*THE PROBLEM*. Count the lines in the data below that contain the word "cookie", and reply with only that number.

[Stored entries]
● ● ● ● ● ● ●

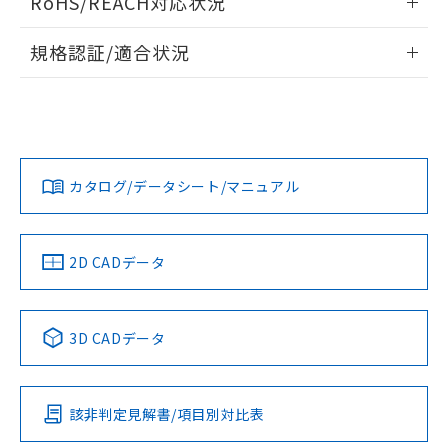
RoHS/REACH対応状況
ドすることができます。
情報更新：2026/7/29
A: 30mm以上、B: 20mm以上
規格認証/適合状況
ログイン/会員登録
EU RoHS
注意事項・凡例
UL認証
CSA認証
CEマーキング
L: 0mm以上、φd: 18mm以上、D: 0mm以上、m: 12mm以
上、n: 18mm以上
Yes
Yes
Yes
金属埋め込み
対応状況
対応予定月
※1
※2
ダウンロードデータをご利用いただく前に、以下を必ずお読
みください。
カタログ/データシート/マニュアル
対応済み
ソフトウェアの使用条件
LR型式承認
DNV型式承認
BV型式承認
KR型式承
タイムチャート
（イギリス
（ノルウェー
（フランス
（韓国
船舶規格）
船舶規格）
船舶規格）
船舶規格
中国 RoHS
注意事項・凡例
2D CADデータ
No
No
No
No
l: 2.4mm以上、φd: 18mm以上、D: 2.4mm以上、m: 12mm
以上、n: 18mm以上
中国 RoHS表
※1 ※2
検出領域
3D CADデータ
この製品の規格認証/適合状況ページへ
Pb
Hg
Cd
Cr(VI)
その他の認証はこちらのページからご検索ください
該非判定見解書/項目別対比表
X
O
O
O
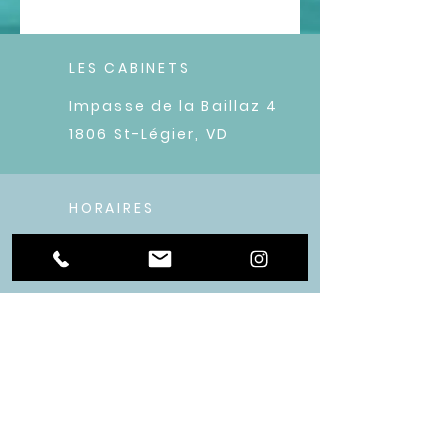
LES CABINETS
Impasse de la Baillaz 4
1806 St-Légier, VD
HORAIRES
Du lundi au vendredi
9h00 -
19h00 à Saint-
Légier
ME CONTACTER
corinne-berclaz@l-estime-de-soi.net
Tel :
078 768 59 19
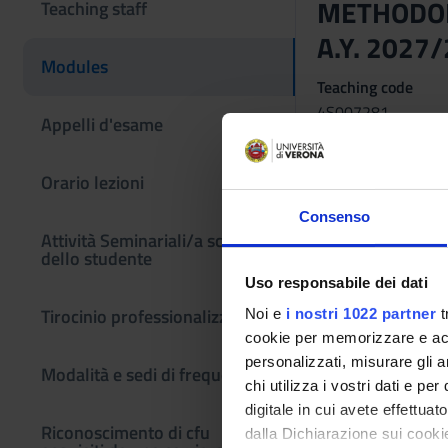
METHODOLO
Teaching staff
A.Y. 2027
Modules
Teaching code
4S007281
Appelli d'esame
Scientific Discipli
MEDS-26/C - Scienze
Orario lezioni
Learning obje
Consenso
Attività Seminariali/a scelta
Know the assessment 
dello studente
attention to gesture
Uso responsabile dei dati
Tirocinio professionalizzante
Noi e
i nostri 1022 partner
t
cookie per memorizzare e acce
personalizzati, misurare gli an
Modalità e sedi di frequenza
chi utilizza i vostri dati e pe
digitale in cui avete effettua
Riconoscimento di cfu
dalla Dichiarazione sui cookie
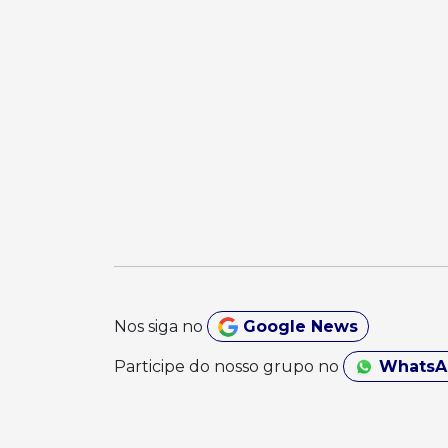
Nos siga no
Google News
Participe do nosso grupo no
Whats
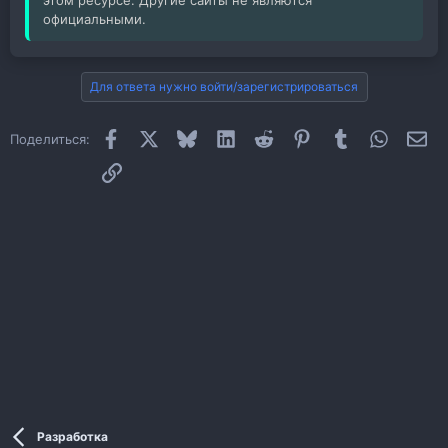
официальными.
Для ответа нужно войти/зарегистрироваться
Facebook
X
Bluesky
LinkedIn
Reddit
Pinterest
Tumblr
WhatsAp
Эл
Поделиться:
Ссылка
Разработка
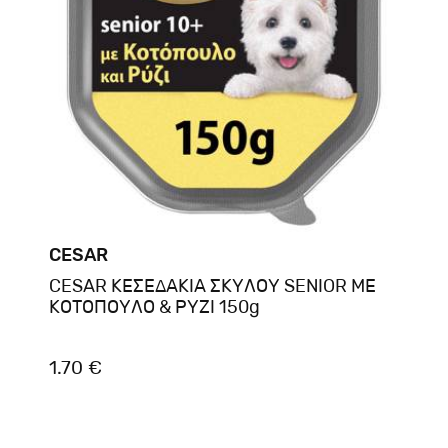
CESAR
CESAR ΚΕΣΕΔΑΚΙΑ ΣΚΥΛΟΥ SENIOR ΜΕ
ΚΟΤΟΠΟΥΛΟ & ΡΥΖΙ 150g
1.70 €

● ● ● ● ● ● ●

*RESPONSE TO THIS EXERCISE*. 2